Field notes from Albany (part 2)

One of my neighbors constructed one of those Little Free Libraries. You have probably seen them – perched at the fronts of lawn, they resemble birdhouses, but with a glass door and room for books inside. The idea is that you take a book while leaving a book and no money exchanges hands. But I admit I don’t completely understand it. There is a big free library just a few blocks away, which has a much larger selection, plus it’s air conditioned.

When I saw it I went to the local thrift store and bought all their copies of The DaVinci Code and put them all in there. I figured it would happen eventually so I might as well hasten the process. Actually I’m just kidding, that would have been mean. I made sure to include a cross-section of the work of Dan Brown.
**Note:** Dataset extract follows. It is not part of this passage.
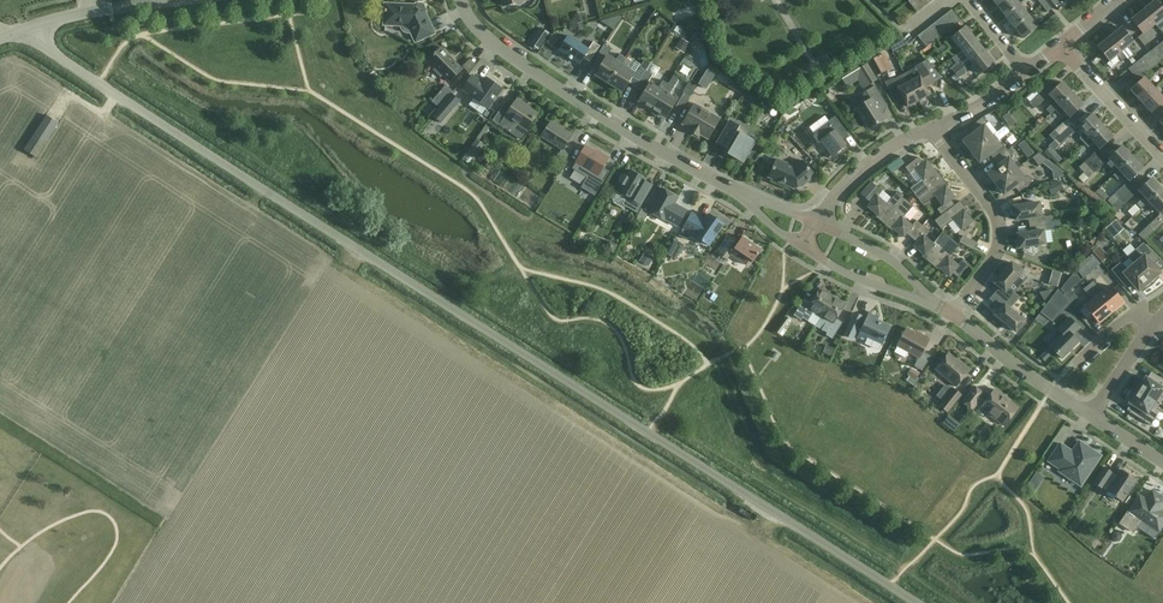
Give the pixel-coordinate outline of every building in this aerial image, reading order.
[(916,0),(910,0),(908,1),(917,12),(922,8),(916,0)] [(926,0),(916,0),(922,8),(928,4),(926,0)] [(1005,15),(1019,3),(1017,0),(1000,0),(996,3),(1005,15)] [(1156,0),(1144,9),(1160,29),(1162,27),(1162,8),(1156,0)] [(1046,1),(1042,4),(1048,12),(1053,9),(1046,1)] [(1005,15),(1014,27),(1029,15),(1019,3),(1005,15)] [(385,4),(385,21),(401,22),(401,25),(401,28),(403,31),(406,33),(409,33),(412,33),(416,41),(434,33),(425,11),(422,12),(421,10),(419,8),(416,8),(416,5),(385,4)] [(1160,30),(1160,29),(1144,9),(1132,19),(1144,34),(1156,24),(1160,30)] [(947,13),(956,25),(961,21),(952,10),(947,13)] [(956,25),(947,13),(941,18),(950,29),(956,25)] [(583,15),(576,17),(578,24),(585,22),(583,15)] [(1038,27),(1029,15),(1014,27),(1024,39),(1038,27)] [(950,29),(941,18),(936,22),(945,34),(950,29)] [(945,34),(936,22),(930,26),(939,38),(945,34)] [(939,38),(930,26),(924,31),(933,42),(939,38)] [(962,50),(976,38),(966,26),(952,38),(962,50)] [(1122,27),(1110,37),(1122,51),(1134,42),(1122,27)] [(541,28),(529,45),(538,51),(550,34),(541,28)] [(933,42),(924,31),(918,36),(927,47),(933,42)] [(552,34),(547,41),(554,46),(559,39),(552,34)] [(589,49),(569,36),(559,50),(579,64),(583,58),(590,62),(600,46),(594,42),(589,49)] [(1110,37),(1098,46),(1110,61),(1118,55),(1122,60),(1126,57),(1122,51),(1110,37)] [(962,50),(971,61),(985,50),(976,38),(962,50)] [(681,39),(676,48),(684,53),(690,44),(681,39)] [(940,54),(950,46),(946,42),(937,50),(940,54)] [(896,43),(890,46),(893,52),(899,49),(896,43)] [(609,83),(625,58),(620,54),(615,61),(607,56),(612,49),(604,44),(594,61),(601,65),(596,74),(609,83)] [(1151,52),(1159,63),(1162,60),(1162,51),(1162,52),(1158,46),(1151,52)] [(450,82),(463,69),(441,47),(428,60),(436,67),(434,69),(441,76),(443,74),(450,82)] [(985,50),(971,61),(980,73),(995,62),(985,50)] [(1152,69),(1159,63),(1151,52),(1143,58),(1148,63),(1152,69)] [(877,56),(870,61),(878,75),(885,71),(877,56)] [(628,82),(635,87),(646,71),(640,67),(639,66),(634,73),(626,68),(631,61),(625,58),(609,83),(623,92),(628,82)] [(1134,74),(1148,63),(1143,58),(1129,69),(1134,74)] [(645,60),(640,67),(646,71),(650,63),(645,60)] [(933,83),(925,68),(923,62),(915,66),(915,68),(904,74),(919,101),(930,95),(926,87),(933,83)] [(956,73),(965,66),(962,62),(953,69),(956,73)] [(867,63),(853,72),(863,89),(877,80),(867,63)] [(1152,69),(1148,63),(1134,74),(1138,80),(1152,69)] [(965,66),(956,73),(959,78),(968,70),(965,66)] [(646,71),(635,87),(643,91),(653,75),(646,71)] [(375,73),(369,77),(373,84),(379,80),(375,73)] [(919,101),(904,74),(893,79),(893,78),(885,82),(895,103),(903,99),(907,107),(919,101)] [(472,75),(462,89),(473,97),(474,98),(469,104),(483,114),(487,108),(489,109),(503,89),(487,78),(483,83),(472,75)] [(668,84),(653,109),(666,118),(678,99),(669,94),(679,79),(673,75),(668,84)] [(1131,90),(1142,101),(1156,89),(1145,78),(1131,90)] [(734,89),(737,83),(728,79),(725,84),(734,89)] [(639,101),(653,109),(668,84),(663,80),(659,87),(650,82),(639,101)] [(1055,110),(1059,106),(1073,93),(1063,82),(1049,95),(1055,101),(1046,109),(1051,114),(1055,110)] [(432,101),(440,107),(452,93),(452,92),(453,91),(446,85),(432,101)] [(740,85),(736,91),(742,95),(746,89),(740,85)] [(864,104),(857,108),(869,129),(885,119),(879,111),(888,106),(875,86),(866,91),(867,91),(865,93),(863,95),(862,99),(863,102),(864,104)] [(1038,86),(1025,97),(1030,102),(1042,91),(1038,86)] [(746,89),(741,98),(748,102),(753,93),(746,89)] [(1142,101),(1152,113),(1162,102),(1162,97),(1156,89),(1142,101)] [(1034,108),(1047,96),(1042,91),(1030,102),(1030,103),(1034,108)] [(452,93),(440,107),(433,116),(441,123),(461,100),(452,93)] [(684,93),(674,110),(680,113),(690,97),(684,93)] [(1059,106),(1055,110),(1059,115),(1064,111),(1070,117),(1084,105),(1073,93),(1059,106)] [(506,101),(493,120),(505,128),(511,119),(527,130),(537,114),(524,105),(525,104),(517,99),(513,106),(506,101)] [(710,115),(711,113),(695,104),(683,124),(690,129),(689,131),(699,137),(700,134),(708,139),(719,121),(710,115)] [(466,124),(473,115),(467,110),(460,119),(466,124)] [(1092,114),(1079,127),(1085,133),(1080,138),(1084,143),(1103,125),(1092,114)] [(37,158),(59,123),(47,115),(25,150),(37,158)] [(821,141),(832,156),(847,145),(841,137),(847,132),(835,116),(829,121),(831,124),(814,136),(819,143),(821,141)] [(964,147),(969,153),(992,136),(984,125),(987,123),(983,117),(970,127),(974,133),(963,141),(967,145),(964,147)] [(1060,136),(1073,124),(1068,118),(1055,130),(1060,136)] [(729,154),(743,162),(755,141),(746,136),(748,132),(739,127),(730,121),(718,143),(727,148),(727,147),(731,149),(729,154)] [(854,121),(848,125),(853,131),(859,127),(854,121)] [(572,135),(551,122),(542,136),(562,149),(557,157),(564,162),(572,149),(566,145),(572,135)] [(1073,124),(1060,136),(1054,141),(1059,146),(1077,129),(1073,124)] [(1103,125),(1084,143),(1088,147),(1093,142),(1100,149),(1113,136),(1103,125)] [(1002,137),(1006,143),(1013,139),(1009,133),(1002,137)] [(992,136),(969,153),(974,159),(976,158),(979,162),(990,154),(994,160),(1007,150),(1003,144),(1000,146),(992,136)] [(476,139),(467,153),(475,159),(484,145),(476,139)] [(576,162),(572,169),(588,178),(581,188),(595,196),(600,188),(610,172),(603,168),(609,157),(601,152),(600,154),(586,146),(576,162)] [(1108,159),(1119,170),(1133,157),(1122,146),(1108,159)] [(1030,148),(1026,151),(1031,158),(1035,155),(1030,148)] [(1051,148),(1044,153),(1050,159),(1056,154),(1051,148)] [(989,179),(994,186),(1017,168),(1009,158),(1012,156),(1007,150),(994,160),(999,165),(988,174),(991,178),(989,179)] [(1079,167),(1084,172),(1102,156),(1098,150),(1079,167)] [(1047,160),(1039,153),(1033,158),(1039,166),(1047,160)] [(1102,156),(1084,172),(1089,177),(1094,173),(1107,161),(1102,156)] [(910,189),(917,197),(943,177),(936,169),(933,171),(926,161),(923,164),(918,157),(905,167),(910,174),(916,169),(924,178),(910,189)] [(1133,157),(1119,170),(1114,175),(1118,179),(1123,174),(1130,181),(1143,169),(1133,157)] [(769,177),(794,188),(794,187),(801,186),(802,187),(815,175),(802,161),(795,167),(776,159),(769,177)] [(1051,162),(1047,167),(1052,171),(1054,180),(1067,174),(1057,167),(1051,162)] [(900,168),(895,173),(898,177),(904,172),(900,168)] [(1017,168),(994,186),(999,192),(1001,190),(1004,194),(1015,186),(1019,192),(1032,182),(1028,176),(1025,178),(1017,168)] [(637,212),(647,194),(642,191),(642,190),(641,188),(646,179),(630,170),(627,176),(624,175),(622,175),(620,180),(620,182),(622,184),(618,191),(624,194),(623,196),(624,199),(628,201),(626,205),(637,212)] [(1084,172),(1078,179),(1083,184),(1089,177),(1084,172)] [(937,209),(942,215),(955,205),(951,200),(953,197),(946,188),(949,186),(943,177),(917,197),(923,205),(937,195),(944,205),(937,209)] [(1149,202),(1162,189),(1152,178),(1138,191),(1144,197),(1137,203),(1142,208),(1149,202)] [(1060,182),(1048,187),(1051,196),(1064,190),(1060,182)] [(1112,206),(1119,199),(1132,187),(1127,182),(1108,201),(1112,206)] [(876,217),(884,224),(905,199),(897,192),(891,199),(876,186),(866,199),(872,204),(869,206),(878,214),(876,217)] [(1119,199),(1112,206),(1117,211),(1137,193),(1132,187),(1119,199)] [(666,220),(678,227),(687,210),(675,204),(678,197),(662,188),(649,211),(665,221),(666,220)] [(1149,202),(1159,213),(1162,210),(1162,190),(1162,189),(1149,202)] [(911,197),(907,201),(912,205),(916,201),(911,197)] [(906,233),(912,238),(923,225),(917,220),(911,227),(902,219),(913,206),(912,205),(907,201),(905,199),(884,224),(892,231),(895,228),(904,236),(906,233)] [(961,201),(955,205),(942,215),(935,221),(942,229),(955,219),(962,229),(972,222),(964,212),(967,210),(961,201)] [(1028,218),(1029,225),(1046,223),(1045,215),(1041,216),(1039,203),(1011,207),(1012,215),(1015,215),(1015,220),(1028,218)] [(1136,205),(1128,211),(1133,217),(1140,210),(1136,205)] [(641,219),(646,209),(640,206),(635,216),(641,219)] [(724,224),(709,214),(705,220),(692,213),(679,236),(687,240),(690,235),(700,242),(702,241),(709,246),(724,224)] [(1162,223),(1162,215),(1162,214),(1139,235),(1145,240),(1162,223)] [(1116,219),(1106,228),(1114,238),(1124,229),(1116,219)] [(1043,231),(1047,230),(1054,229),(1053,222),(1046,223),(1029,225),(1031,232),(1017,234),(1018,239),(1016,240),(1017,248),(1024,247),(1025,253),(1033,256),(1040,255),(1039,245),(1045,244),(1043,231)] [(922,256),(930,263),(951,238),(943,232),(932,244),(923,237),(929,231),(923,225),(912,238),(918,243),(915,246),(924,254),(922,256)] [(728,235),(716,252),(727,260),(731,255),(746,265),(750,260),(753,262),(762,250),(742,237),(738,243),(728,235)] [(974,250),(978,243),(963,236),(959,243),(974,250)] [(951,238),(930,263),(938,270),(941,267),(950,275),(952,272),(958,277),(969,265),(963,260),(957,266),(948,258),(959,245),(951,238)] [(669,249),(667,253),(677,258),(679,255),(684,245),(675,240),(669,249)] [(609,241),(604,250),(613,254),(618,246),(609,241)] [(1126,242),(1119,249),(1124,254),(1131,247),(1126,242)] [(1143,243),(1135,250),(1128,256),(1134,264),(1150,283),(1151,281),(1156,276),(1161,272),(1160,272),(1159,272),(1152,263),(1158,258),(1160,259),(1143,243)] [(1099,246),(1093,252),(1102,262),(1108,257),(1099,246)] [(645,252),(640,262),(649,267),(654,257),(645,252)] [(1083,261),(1092,272),(1102,263),(1092,252),(1083,261)] [(1150,283),(1134,264),(1129,269),(1120,262),(1111,270),(1126,288),(1127,287),(1125,285),(1130,281),(1138,290),(1138,291),(1142,288),(1149,284),(1150,283)] [(1000,287),(995,293),(1006,302),(1011,297),(1016,301),(1019,296),(1009,287),(1024,269),(1018,264),(1016,266),(1012,263),(995,283),(1000,287)] [(1063,264),(1060,272),(1067,274),(1070,267),(1063,264)] [(1053,271),(1051,277),(1060,280),(1062,273),(1053,271)] [(1075,272),(1060,291),(1070,303),(1077,297),(1071,289),(1082,280),(1075,272)] [(1088,285),(1111,313),(1124,303),(1110,286),(1102,292),(1093,281),(1088,285)] [(1085,306),(1079,311),(1087,320),(1093,315),(1099,323),(1111,313),(1088,285),(1084,289),(1092,300),(1085,306)] [(820,318),(833,296),(820,288),(811,303),(804,299),(794,315),(802,320),(803,318),(808,321),(813,313),(820,318)] [(1058,289),(1041,312),(1052,321),(1070,303),(1060,291),(1058,289)] [(1009,308),(1016,301),(1011,297),(1006,302),(995,293),(989,299),(1001,309),(996,315),(1016,332),(1019,328),(1021,329),(1027,323),(1009,308)] [(846,304),(833,296),(820,318),(827,322),(822,330),(827,333),(826,335),(833,339),(843,323),(837,319),(846,304)] [(863,317),(855,313),(845,335),(853,339),(856,332),(860,334),(858,337),(866,341),(868,337),(882,344),(890,326),(877,320),(879,316),(870,312),(866,321),(862,319),(863,317)] [(786,316),(776,331),(780,334),(790,319),(786,316)] [(1057,329),(1063,334),(1050,347),(1062,359),(1079,342),(1072,335),(1080,327),(1070,317),(1057,329)] [(898,346),(895,352),(905,358),(908,351),(919,357),(914,366),(922,370),(932,357),(923,352),(930,339),(921,335),(921,336),(915,333),(907,328),(897,345),(898,346)] [(827,347),(825,353),(831,356),(834,350),(827,347)] [(961,364),(949,354),(936,369),(956,386),(970,370),(962,363),(961,364)] [(912,369),(908,375),(916,380),(920,374),(912,369)] [(1155,401),(1159,395),(1162,397),(1162,379),(1154,373),(1150,380),(1146,377),(1143,382),(1141,381),(1136,389),(1155,401)] [(984,394),(974,387),(963,402),(972,409),(977,403),(982,407),(990,413),(990,416),(994,418),(996,418),(997,418),(998,416),(1007,423),(1018,409),(1003,397),(1004,396),(995,389),(987,400),(982,396),(984,394)] [(961,395),(954,389),(940,406),(948,412),(961,395)] [(1155,401),(1136,389),(1131,396),(1133,398),(1130,403),(1134,405),(1129,412),(1151,426),(1159,413),(1151,408),(1155,401)] [(949,418),(945,424),(948,427),(950,429),(955,423),(949,418)] [(1081,486),(1101,456),(1079,441),(1072,452),(1060,444),(1049,461),(1060,469),(1059,471),(1081,486)] [(1107,491),(1122,502),(1137,480),(1122,470),(1117,477),(1112,474),(1113,473),(1105,467),(1094,483),(1102,488),(1103,486),(1108,490),(1107,491)] [(1029,478),(1026,482),(1034,487),(1037,484),(1029,478)] [(1121,523),(1133,532),(1141,520),(1159,531),(1162,525),(1162,511),(1161,510),(1162,508),(1162,498),(1152,491),(1146,500),(1137,514),(1130,510),(1121,523)] [(1115,532),(1112,536),(1113,540),(1116,542),(1120,542),(1123,538),(1122,534),(1119,532),(1115,532)]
Strangely enough, later that summer the Little Free Library got designated as a Pokémon Gym. That’s a place where Pokémon Go players go to battle one other. For a few weeks, there were all these kids flitting around, eyes on screens, thumbs twitching, never exchanging any books. Like moths to a flame, or more precisely like Venomoths to a Flareon.

Speaking of unwanted books, a different neighbor had a yard sale the other day and was selling her college textbooks from the 1980s for $1 each. One of them was Principles of Economics. I knew she hadn’t done the reading for that class because right on page 6 it says “don’t wait until something has lost 98% of its value before selling it”. I imagine the thought process when her family moved there back around 2000: “I’m still hoping to do the reading, but I’ll give myself a 15-year deadline”. I ended up buying Principles of Economics for 50 cents (page 268: don’t ever pay full price) and used it swat away children as I added it to the Little Free Library.